In sum, in Collins v. Yellen, the Supreme Court concludes that Seila Law controls the outcome here. Just like at the CFPB in Seila Law, it violates the separation of powers for Congress to impose removal restrictions on the single-head Director at the FHFA. But, unlike in Seila Law, the FHFA Director who took the first, major action here was an acting director, which the Court holds the President can remove at will under the statute. This holding substantially limits the remedy on remand. So does the Court’s watered-down approach to determining harm under its new remedial standard, as Gorsuch criticizes in his separate opinion. Indeed, Kagan asserts that the Fifth Circuit, under the Court’s remedial approach, has already determined plaintiffs are entitled to no relief. It will be interesting to see what the lower courts do on remand in light of the Supreme Court’s decision today.

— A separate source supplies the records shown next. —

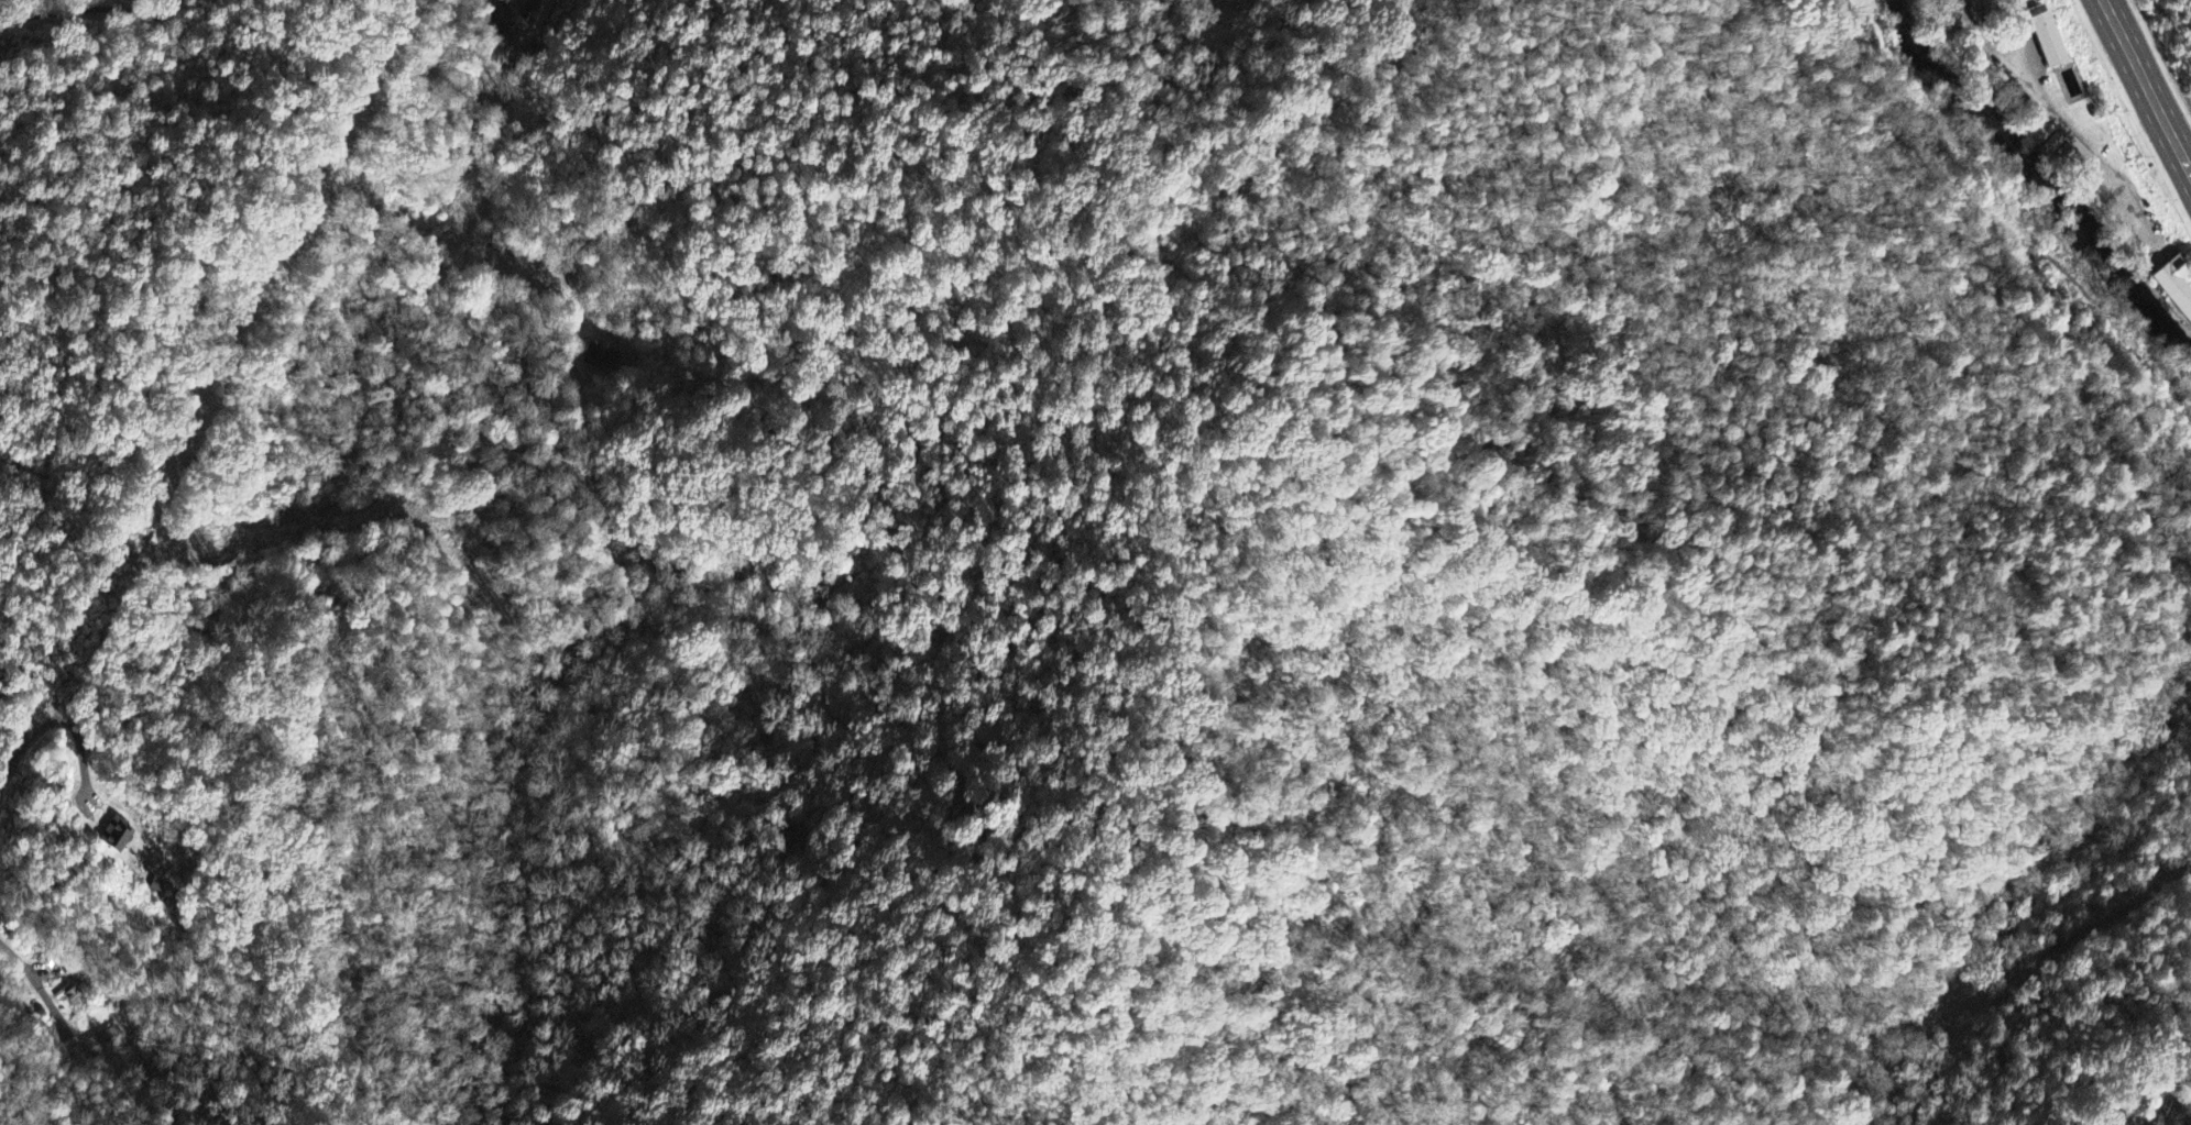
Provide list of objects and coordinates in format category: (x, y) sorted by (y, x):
building: (520, 9)
building: (2048, 46)
road: (2148, 85)
road: (2063, 131)
building: (2051, 146)
building: (115, 835)
building: (74, 997)
building: (103, 1044)
building: (2184, 1124)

The bottom line, as Kagan observes, is that Collins expands the Seila Law prohibition on removal restrictions, at least at single-director independent agencies (and maybe beyond). The next frontiers after Collins concern the agencies and officials amicus (we) raised in the brief and Alito ignored in footnote 21 of his opinion: the Social Security Administration, the Office of Special Counsel, the Comptroller, multi-member agencies for which the chair is nominated by the President and confirmed by the Senate to a fixed term, and the Civil Service.

At the same time, however, the Collins Court waters down the remedy, at least when it comes to retrospective relief. In particular, plaintiffs must show compensable harm from the constitutional violation. To meet that standard, the Court suggests, plaintiffs must demonstrate that, but for the statutory removal protection, the President would have removed the officer to prevent her from finalizing the agency action.

Good luck finding that smoking gun in disputes predating Collins. But perhaps future Presidents will make such declarations (or even firings) in response to Collins to further control the administrative state. Or perhaps not.